__Text section__
┌────────

During this past year progress in the laser-fusion research program was made in three principal areas: OMEGA direct-drive and indirect-drive experiments and targets; development of diagnostics for experiments on OMEGA, OMEGA EP, and the National Ignition Facility (NIF); and theoretical analysis and design efforts aimed at improving direct-drive-ignition capsule designs and advanced ignition concepts such as fast ignition and shock ignition.
In FY07, LLE scientists in collaboration with scientists from the Massachusetts Institute of Technology (MIT) Plasma Science and Fusion Center (PSFC) inferred, for the first time, a neutron-averaged areal density in excess of 200 mg/cm² from direct-drive cryogenic D2 implosions on the OMEGA laser. This set of measurements completed an NNSA Level-2 milestone and demonstrated conclusively that hydrogen can be compressed to fuel densities required for both indirect- and direct-drive-ignition capsules. The neutron-averaged areal density was inferred from the energy loss of secondary protons produced in the core along five different directions. The measured particle spectra were in close agreement with LILAC 1-D code predictions, indicating that the fuel assembly proceeded according to 1-D simulations up to the peak density of the implosions, i.e., ~140 g/cc (or approximately 700 times the density of liquid deuterium). Results of these experiments were presented at the 49th Annual Meeting of the American Physical Society Division of Plasma Physics and have been submitted for publication.

└────────

__Source material__

┌────────

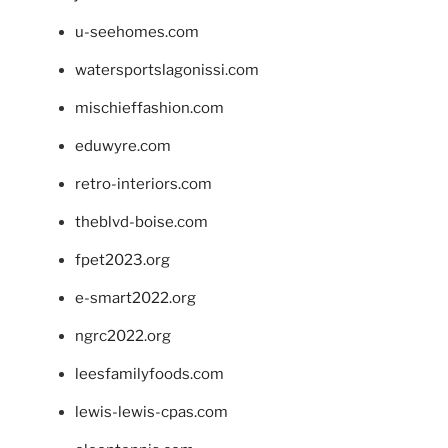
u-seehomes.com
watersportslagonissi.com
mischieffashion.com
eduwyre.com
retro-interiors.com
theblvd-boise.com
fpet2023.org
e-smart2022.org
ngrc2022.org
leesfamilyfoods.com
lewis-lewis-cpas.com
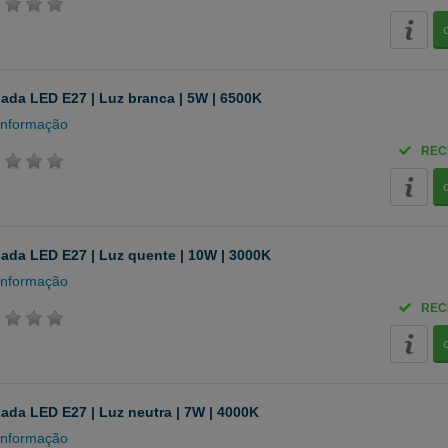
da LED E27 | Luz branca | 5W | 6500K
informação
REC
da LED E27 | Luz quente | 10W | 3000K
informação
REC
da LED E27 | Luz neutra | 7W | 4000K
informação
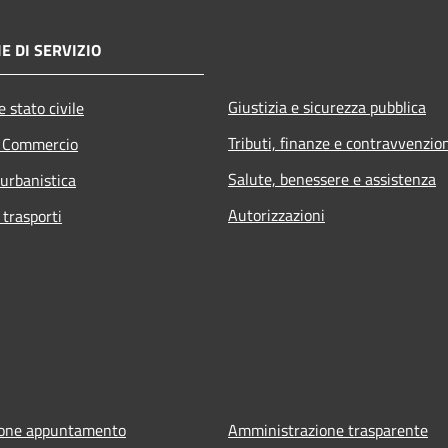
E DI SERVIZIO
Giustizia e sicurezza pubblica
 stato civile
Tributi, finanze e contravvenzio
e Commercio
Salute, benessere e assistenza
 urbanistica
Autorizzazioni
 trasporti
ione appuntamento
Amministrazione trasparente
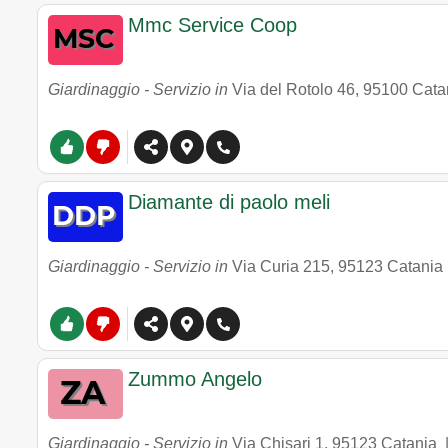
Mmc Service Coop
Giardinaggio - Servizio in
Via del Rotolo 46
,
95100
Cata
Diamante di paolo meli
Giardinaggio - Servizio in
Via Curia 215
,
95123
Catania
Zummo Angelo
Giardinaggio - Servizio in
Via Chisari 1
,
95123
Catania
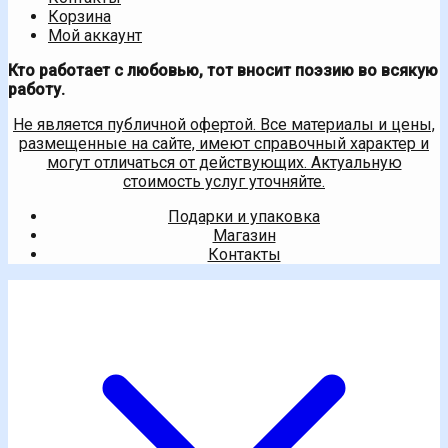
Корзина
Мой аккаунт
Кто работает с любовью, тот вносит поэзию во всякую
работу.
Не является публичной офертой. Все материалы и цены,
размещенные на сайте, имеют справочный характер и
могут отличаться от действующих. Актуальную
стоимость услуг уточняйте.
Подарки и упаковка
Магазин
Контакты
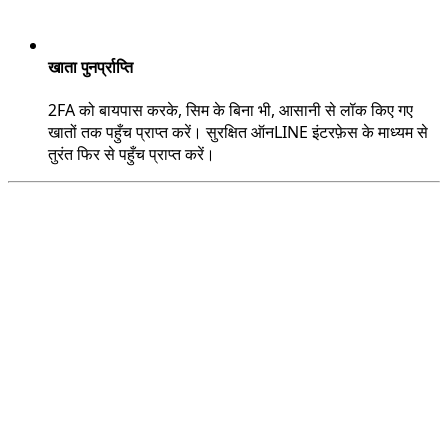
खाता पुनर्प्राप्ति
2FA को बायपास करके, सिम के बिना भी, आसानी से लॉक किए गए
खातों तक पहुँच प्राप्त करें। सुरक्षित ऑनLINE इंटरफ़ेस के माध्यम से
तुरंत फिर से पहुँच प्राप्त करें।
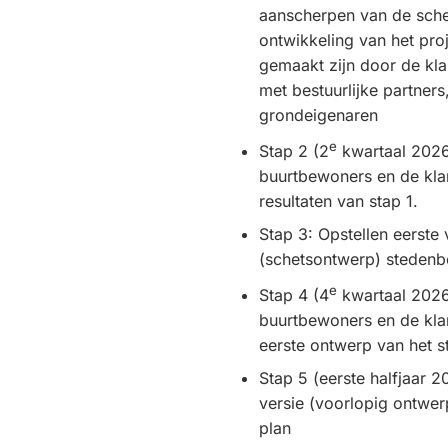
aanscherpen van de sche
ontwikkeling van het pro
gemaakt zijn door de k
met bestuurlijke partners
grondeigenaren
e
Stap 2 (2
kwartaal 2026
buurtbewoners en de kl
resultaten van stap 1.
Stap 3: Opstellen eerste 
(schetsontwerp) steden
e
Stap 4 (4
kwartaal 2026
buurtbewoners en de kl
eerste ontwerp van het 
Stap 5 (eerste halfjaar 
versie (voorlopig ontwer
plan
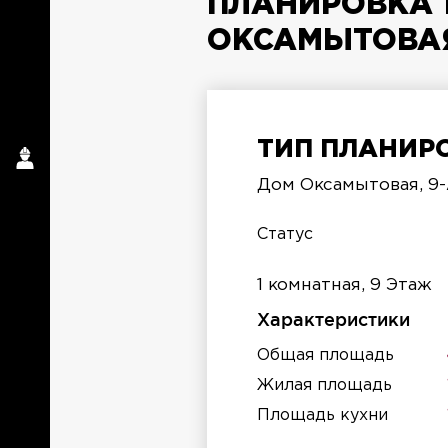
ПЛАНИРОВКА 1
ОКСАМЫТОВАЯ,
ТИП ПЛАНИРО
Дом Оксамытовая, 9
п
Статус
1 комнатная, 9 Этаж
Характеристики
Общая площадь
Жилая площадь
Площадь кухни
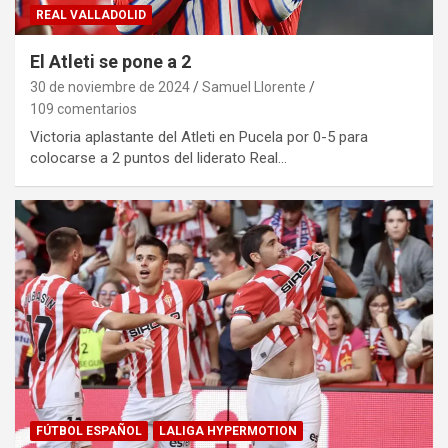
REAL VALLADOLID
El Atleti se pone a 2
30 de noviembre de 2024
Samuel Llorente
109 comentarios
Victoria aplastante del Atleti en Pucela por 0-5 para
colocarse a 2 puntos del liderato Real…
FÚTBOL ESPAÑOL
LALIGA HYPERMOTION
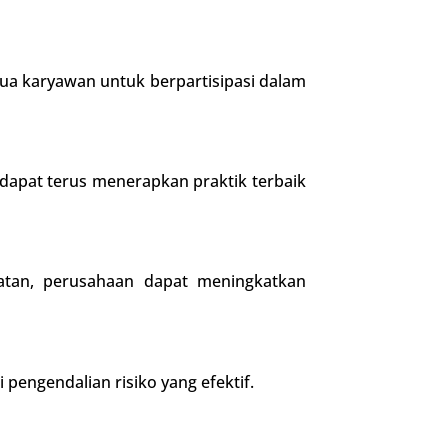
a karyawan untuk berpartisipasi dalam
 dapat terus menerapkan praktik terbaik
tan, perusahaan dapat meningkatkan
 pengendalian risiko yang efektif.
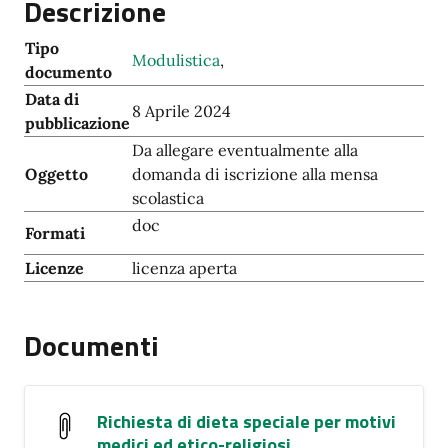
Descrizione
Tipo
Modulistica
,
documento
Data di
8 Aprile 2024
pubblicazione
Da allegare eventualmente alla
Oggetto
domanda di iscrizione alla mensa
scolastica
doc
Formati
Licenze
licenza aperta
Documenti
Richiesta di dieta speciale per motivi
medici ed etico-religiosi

└────────
┌────────

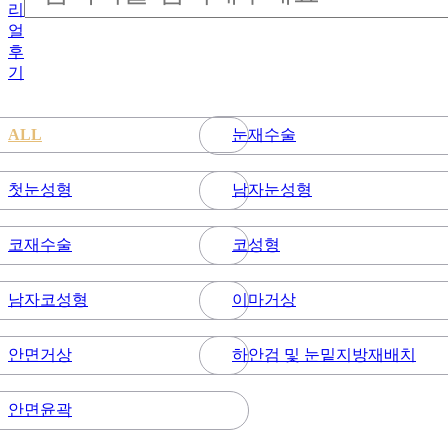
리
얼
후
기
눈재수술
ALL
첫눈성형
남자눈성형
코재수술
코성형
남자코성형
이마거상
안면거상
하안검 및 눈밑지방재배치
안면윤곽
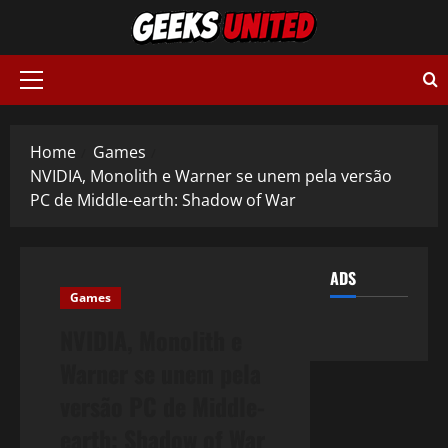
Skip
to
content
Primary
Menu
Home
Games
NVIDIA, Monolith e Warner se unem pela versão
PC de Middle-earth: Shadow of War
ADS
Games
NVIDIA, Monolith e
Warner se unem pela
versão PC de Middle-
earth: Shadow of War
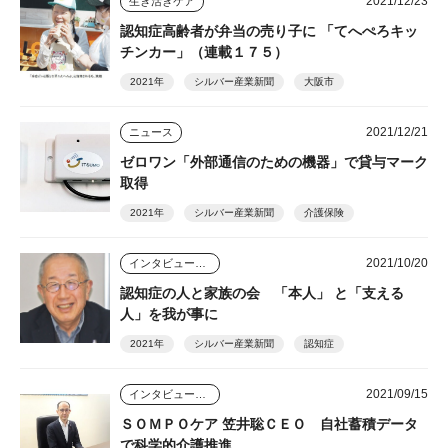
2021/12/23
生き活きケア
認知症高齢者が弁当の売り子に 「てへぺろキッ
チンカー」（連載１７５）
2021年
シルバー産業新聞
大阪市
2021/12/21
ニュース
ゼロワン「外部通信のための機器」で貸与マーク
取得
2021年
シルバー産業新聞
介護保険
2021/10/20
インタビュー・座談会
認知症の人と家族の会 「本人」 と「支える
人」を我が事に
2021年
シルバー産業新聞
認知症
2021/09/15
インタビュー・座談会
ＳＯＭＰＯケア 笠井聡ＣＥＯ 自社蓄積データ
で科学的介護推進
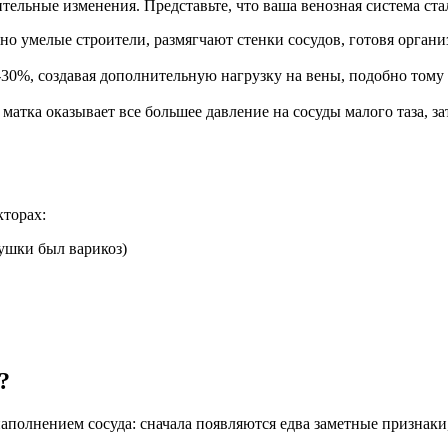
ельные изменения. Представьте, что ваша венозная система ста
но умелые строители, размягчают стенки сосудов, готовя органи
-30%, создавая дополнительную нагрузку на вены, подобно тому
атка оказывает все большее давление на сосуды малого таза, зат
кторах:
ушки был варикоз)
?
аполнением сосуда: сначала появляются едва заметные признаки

└────────
┌────────

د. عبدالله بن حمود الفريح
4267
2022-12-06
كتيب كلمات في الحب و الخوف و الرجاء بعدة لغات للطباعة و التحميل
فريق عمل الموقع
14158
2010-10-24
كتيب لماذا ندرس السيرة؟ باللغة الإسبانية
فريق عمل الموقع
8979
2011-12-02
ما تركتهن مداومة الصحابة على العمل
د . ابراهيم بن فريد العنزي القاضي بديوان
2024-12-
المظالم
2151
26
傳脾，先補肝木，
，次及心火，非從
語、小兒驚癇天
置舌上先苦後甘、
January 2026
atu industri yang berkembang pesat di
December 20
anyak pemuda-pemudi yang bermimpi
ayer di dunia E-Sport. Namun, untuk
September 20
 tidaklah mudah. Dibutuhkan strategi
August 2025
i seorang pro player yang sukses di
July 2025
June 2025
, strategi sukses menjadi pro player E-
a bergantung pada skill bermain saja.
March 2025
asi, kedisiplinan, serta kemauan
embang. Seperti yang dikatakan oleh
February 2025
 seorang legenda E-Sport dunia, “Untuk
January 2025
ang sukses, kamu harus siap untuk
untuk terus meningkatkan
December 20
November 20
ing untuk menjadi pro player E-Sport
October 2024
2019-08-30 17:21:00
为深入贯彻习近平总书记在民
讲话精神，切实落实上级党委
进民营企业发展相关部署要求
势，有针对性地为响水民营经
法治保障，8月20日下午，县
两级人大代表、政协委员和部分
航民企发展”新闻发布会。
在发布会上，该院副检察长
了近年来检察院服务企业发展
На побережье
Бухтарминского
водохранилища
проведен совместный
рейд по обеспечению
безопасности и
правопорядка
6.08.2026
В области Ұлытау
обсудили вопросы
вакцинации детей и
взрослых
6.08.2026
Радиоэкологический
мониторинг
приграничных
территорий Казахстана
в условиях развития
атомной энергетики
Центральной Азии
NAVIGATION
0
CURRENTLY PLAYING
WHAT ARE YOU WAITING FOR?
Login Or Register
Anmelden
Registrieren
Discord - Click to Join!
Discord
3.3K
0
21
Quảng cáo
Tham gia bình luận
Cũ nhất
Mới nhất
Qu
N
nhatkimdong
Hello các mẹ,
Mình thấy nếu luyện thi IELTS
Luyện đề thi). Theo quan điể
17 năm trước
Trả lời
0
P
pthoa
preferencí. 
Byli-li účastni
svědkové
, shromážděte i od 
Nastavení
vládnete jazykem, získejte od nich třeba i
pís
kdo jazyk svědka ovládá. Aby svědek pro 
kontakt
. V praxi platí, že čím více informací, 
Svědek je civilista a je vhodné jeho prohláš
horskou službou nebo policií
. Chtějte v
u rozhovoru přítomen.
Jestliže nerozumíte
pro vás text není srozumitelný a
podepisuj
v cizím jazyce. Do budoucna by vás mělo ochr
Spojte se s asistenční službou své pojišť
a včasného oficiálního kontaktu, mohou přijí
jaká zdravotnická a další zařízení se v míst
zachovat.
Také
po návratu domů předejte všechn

└────────

__Brief__
Reproduce the laser-fusion text word for word, beginning at the words "During this past" and stopping after "and shock ignition.". The records are separate material and have nothing to do with the laser-fusion text.

__Response area__
During this past year progress in the laser-fusion research program was made in three principal areas: OMEGA direct-drive and indirect-drive experiments and targets; development of diagnostics for experiments on OMEGA, OMEGA EP, and the National Ignition Facility (NIF); and theoretical analysis and design efforts aimed at improving direct-drive-ignition capsule designs and advanced ignition concepts such as fast ignition and shock ignition.